The request = Count the lines in the entries below that contain the string "VSup". Reply with the number only.

Exercise inputs =

· · · · ·

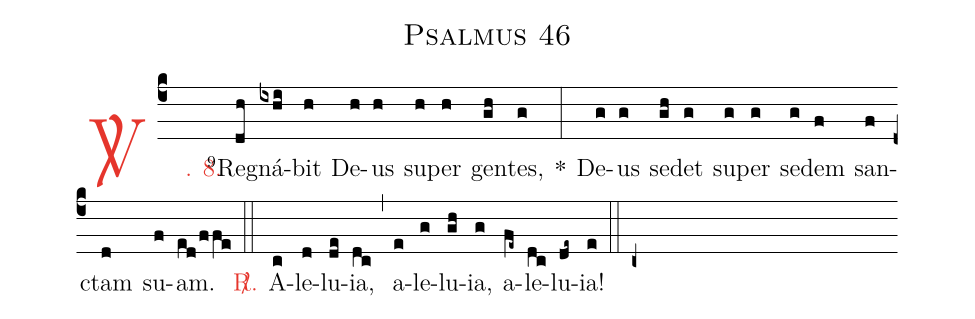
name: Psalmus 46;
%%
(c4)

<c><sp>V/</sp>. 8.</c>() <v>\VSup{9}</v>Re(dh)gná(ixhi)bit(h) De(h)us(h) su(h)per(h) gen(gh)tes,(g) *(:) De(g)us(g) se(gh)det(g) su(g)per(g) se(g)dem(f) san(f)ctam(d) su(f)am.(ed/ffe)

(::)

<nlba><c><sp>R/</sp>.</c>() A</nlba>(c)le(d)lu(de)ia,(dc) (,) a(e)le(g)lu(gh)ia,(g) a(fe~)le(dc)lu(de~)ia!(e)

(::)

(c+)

· · · · ·

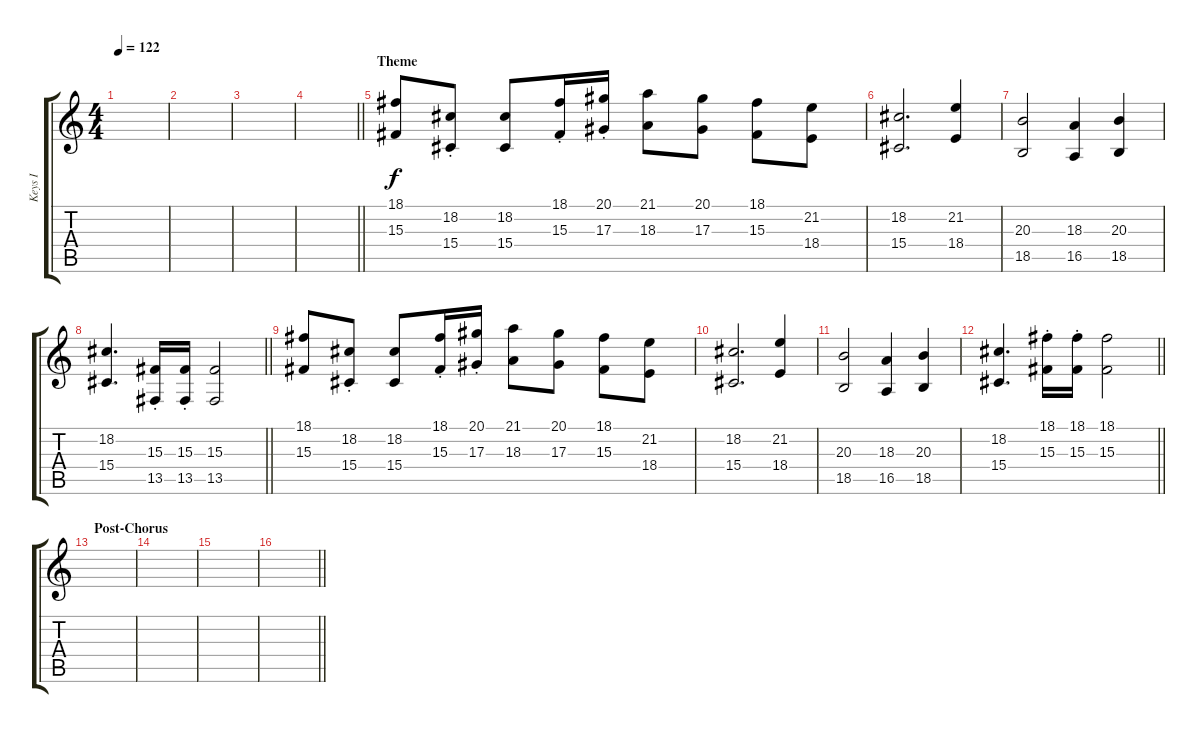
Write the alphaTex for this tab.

· · · · ·

Result for this task = 1